Conchas vs. Melonpan

Though the concha and <em>melonpan</em> look very similar, some scholars think that they were invented independently.
Though the concha and melonpan look very similar, some scholars think that they were invented independently. Left, ProtoplasmaKid, cropped/Right, Janine, cropped,

A few years ago, I felt déjà vu in a Tokyo bakery when I saw a green-tea melonpan, a sweet bun with a cross-hatched cookie crust. Was I not staring at a concha, the iconic Latin American sweet bread with a wavy, ridged, seashell-like topping?

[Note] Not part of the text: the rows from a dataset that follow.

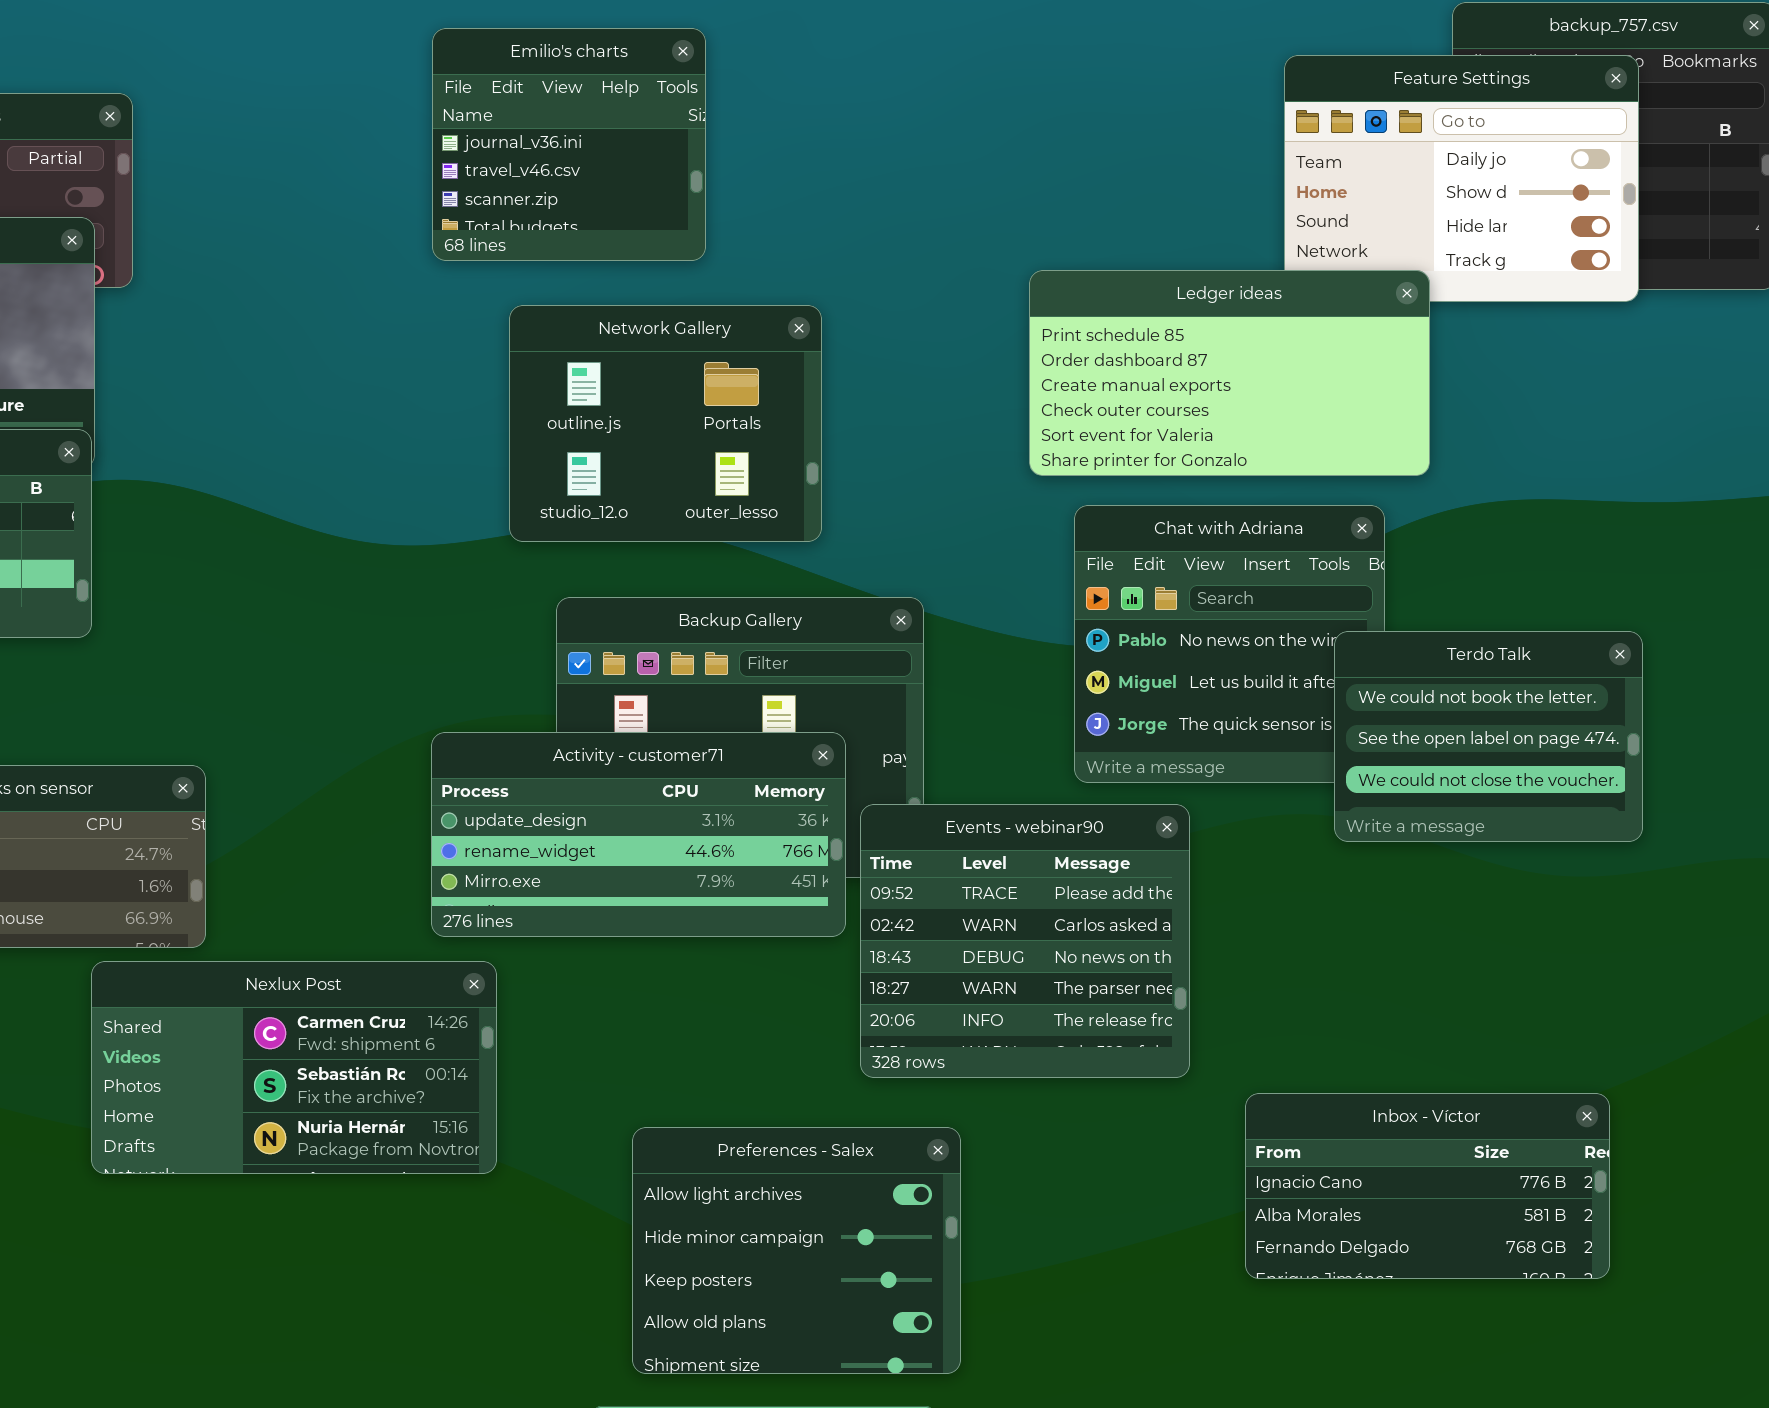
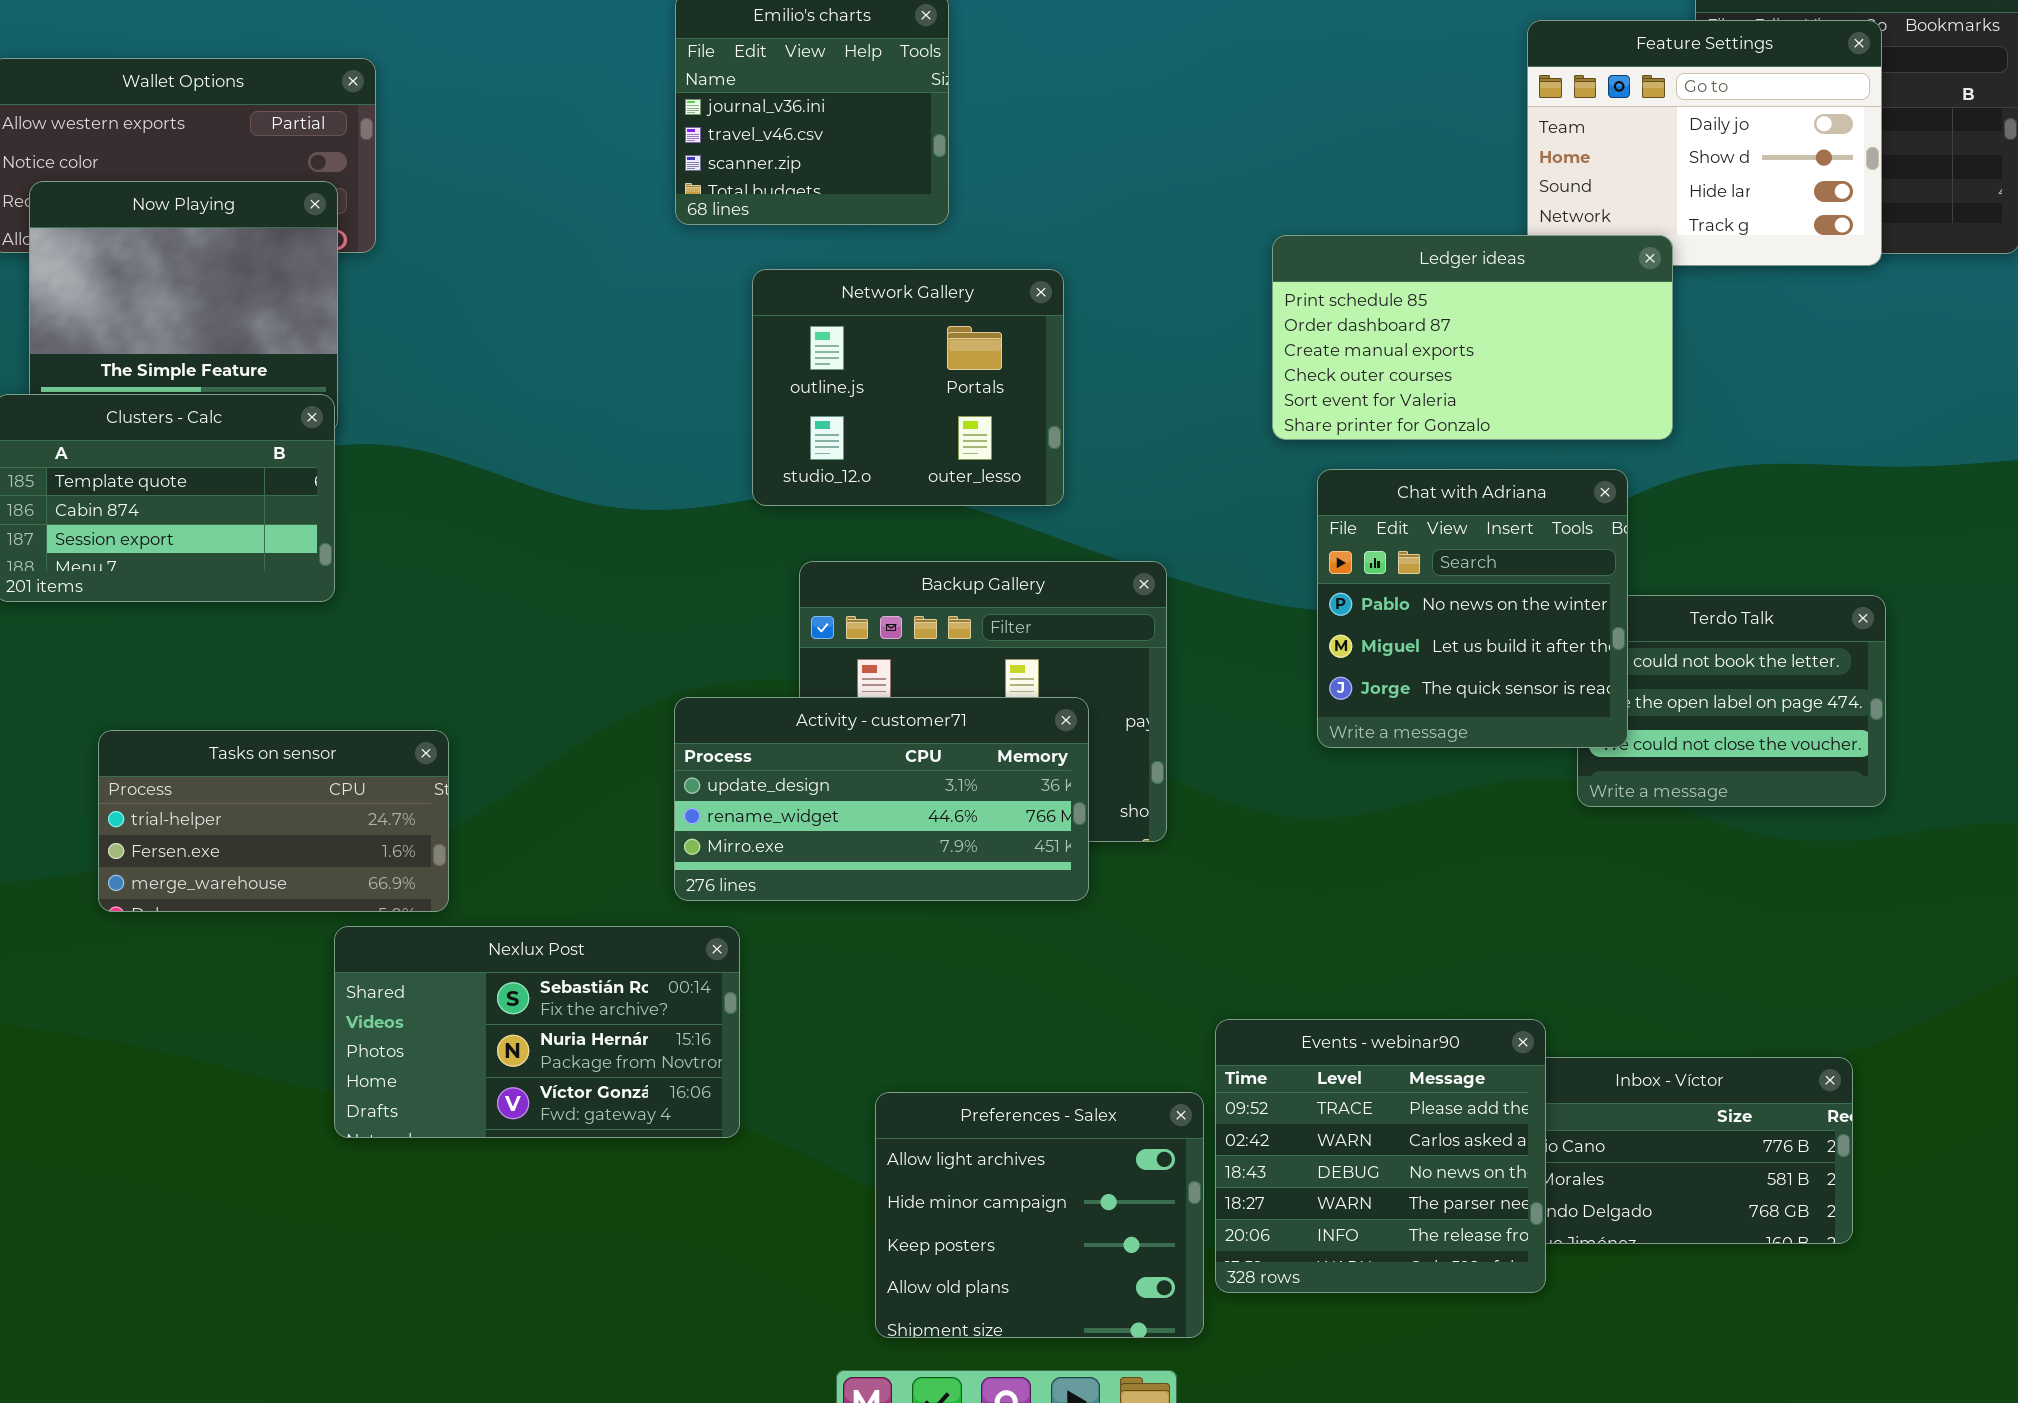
Chat with Adriana: [1074,505,1385,783] -> [1317,469,1628,748], raised
Events - webinar90: [860,804,1190,1078] -> [1215,1019,1546,1293], moved
Nexlux Post: [91,961,497,1174] -> [334,926,740,1138], scrolled down 1 row

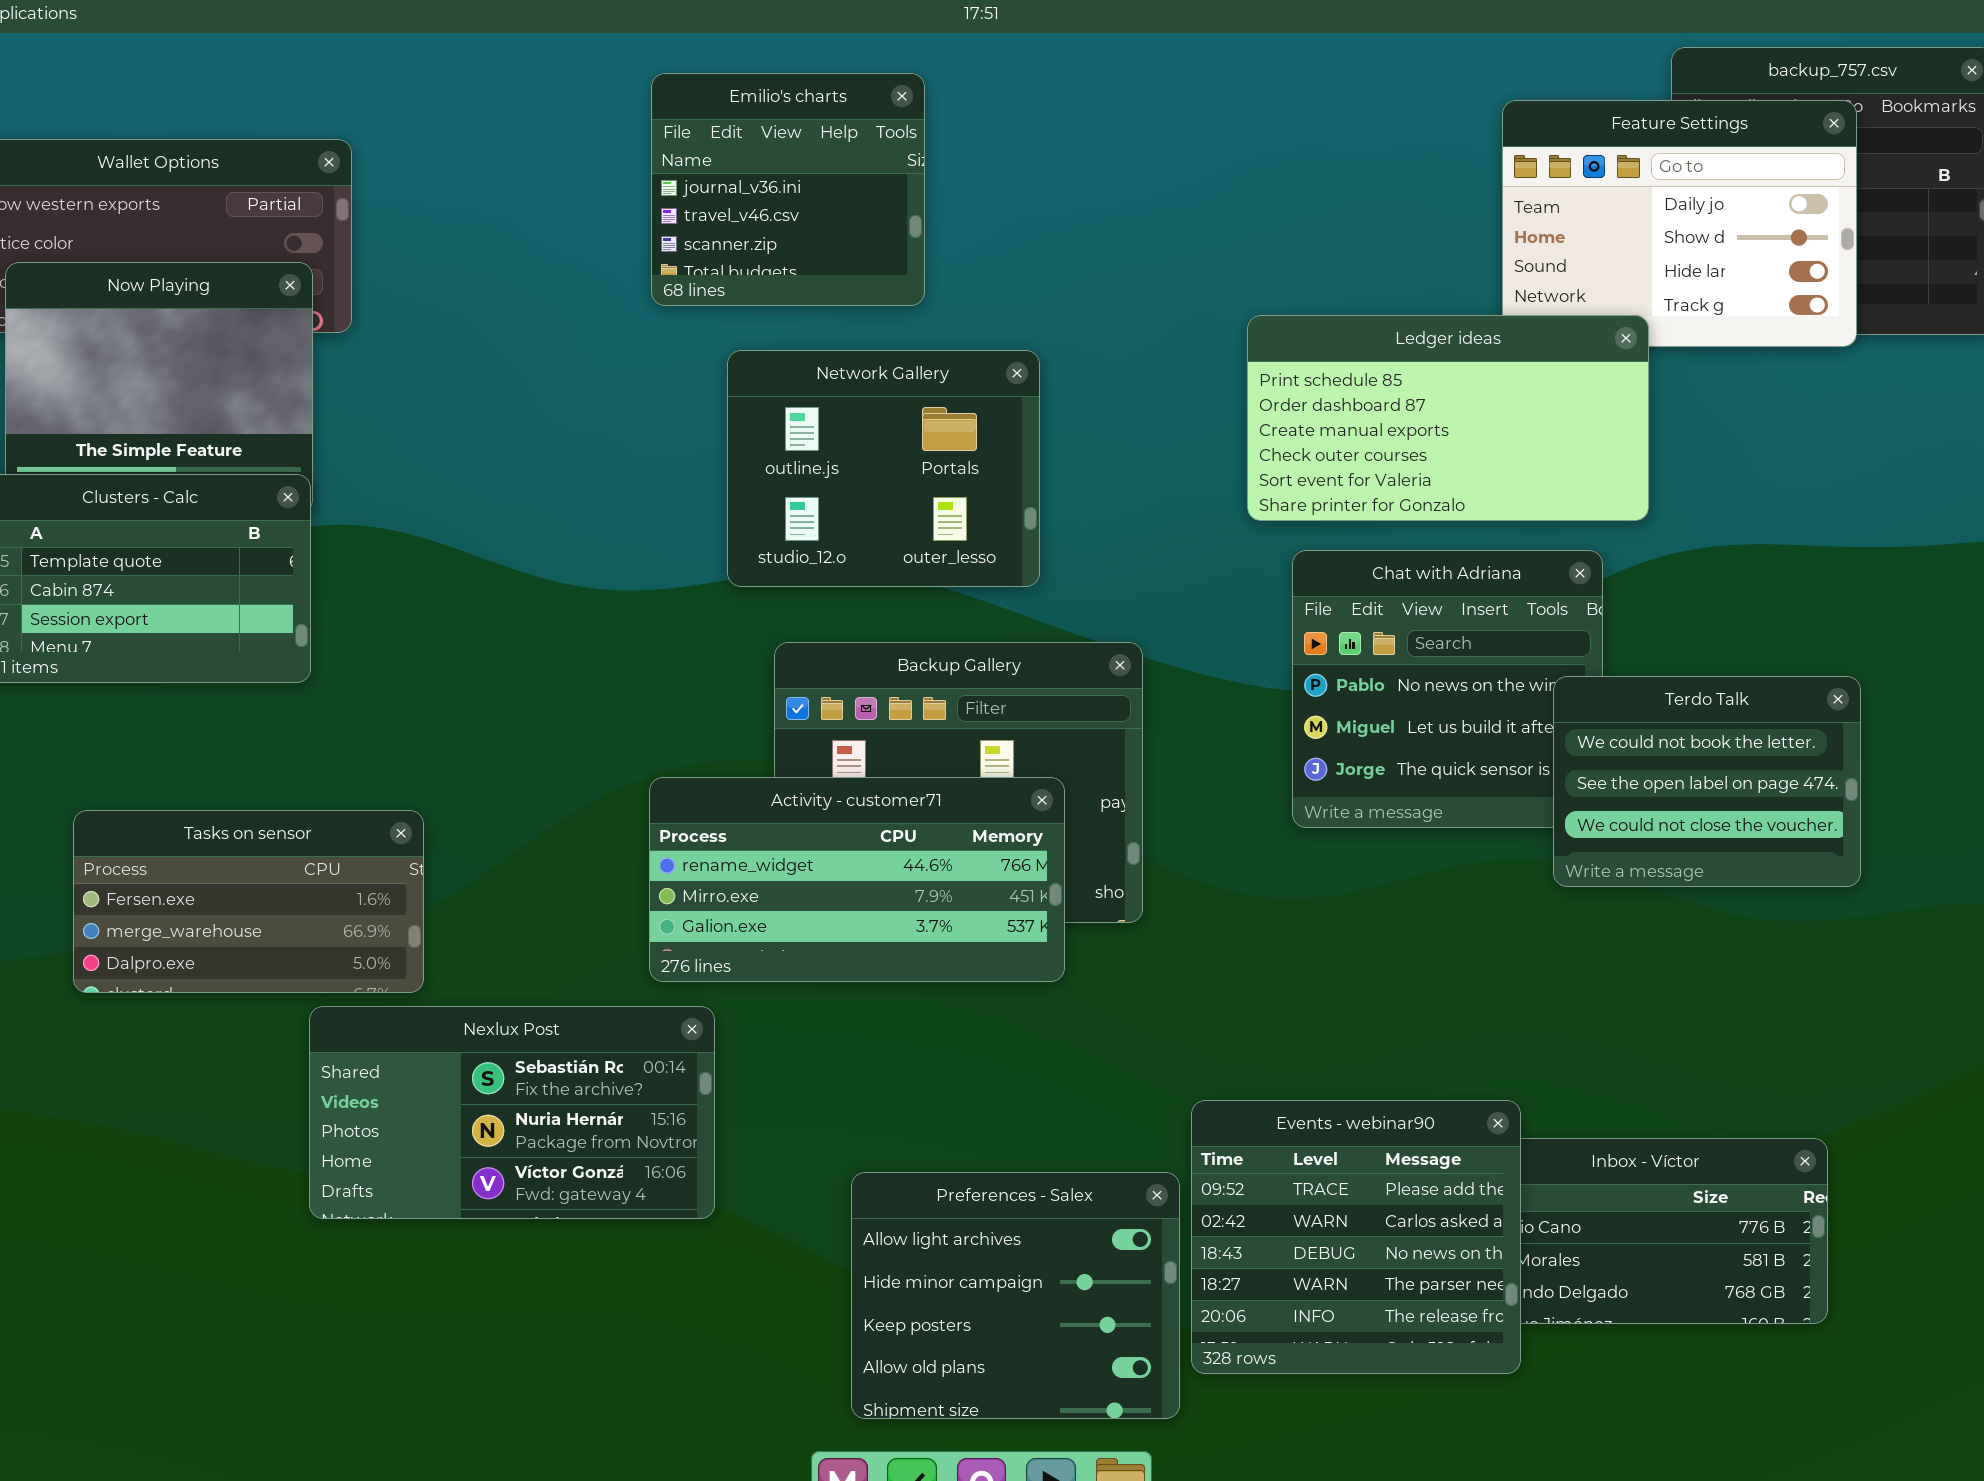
Terdo Talk: [1577,595,1886,807] -> [1553,676,1861,887], raised
Activity - customer71: [674,697,1089,901] -> [649,777,1065,982], scrolled down 1 row
Tasks on sensor: [98,730,449,912] -> [73,810,424,993], scrolled down 1 row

As it turns out, they have distinct origin stories. No one knows who baked the first concha, a type of pan dulce (sweet bread) developed over centuries by Mexican bakers of Indigenous and Spanish heritage who used European bread-making techniques to come up with something wholly Mexican. Since then, the concha has spread throughout Latin America.

In Japan, melonpan has at least two creation myths: one attributes its invention to an Armenian baker in Tokyo in the early 1900s, and another to a Kobe bakery during the same time period.

Although it is possible that the concha came to Asia from Mexico, no evidence of this exists, and some historians think that the buns are the result of two different cultures adapting Iberian bread to local tastes. Culinary scholars conjecture that in their efforts to win over corn- and rice-loving people, the Spanish and Portuguese introduced similar sugary bread recipes on different continents. Eventually, creative bakers on opposite sides of the Pacific each came up with the idea of adding a sweet crisp crust to a challah-like bun.

Though the two treats are strikingly similar, they bear one notable difference: their names. In Japan, the bread’s criss-crossed surface is said to resemble a cantaloupe rind, hence the word “melonpan.” In Latin America, the concha’s crust is etched with gentle curves, earning it the name “seashell.”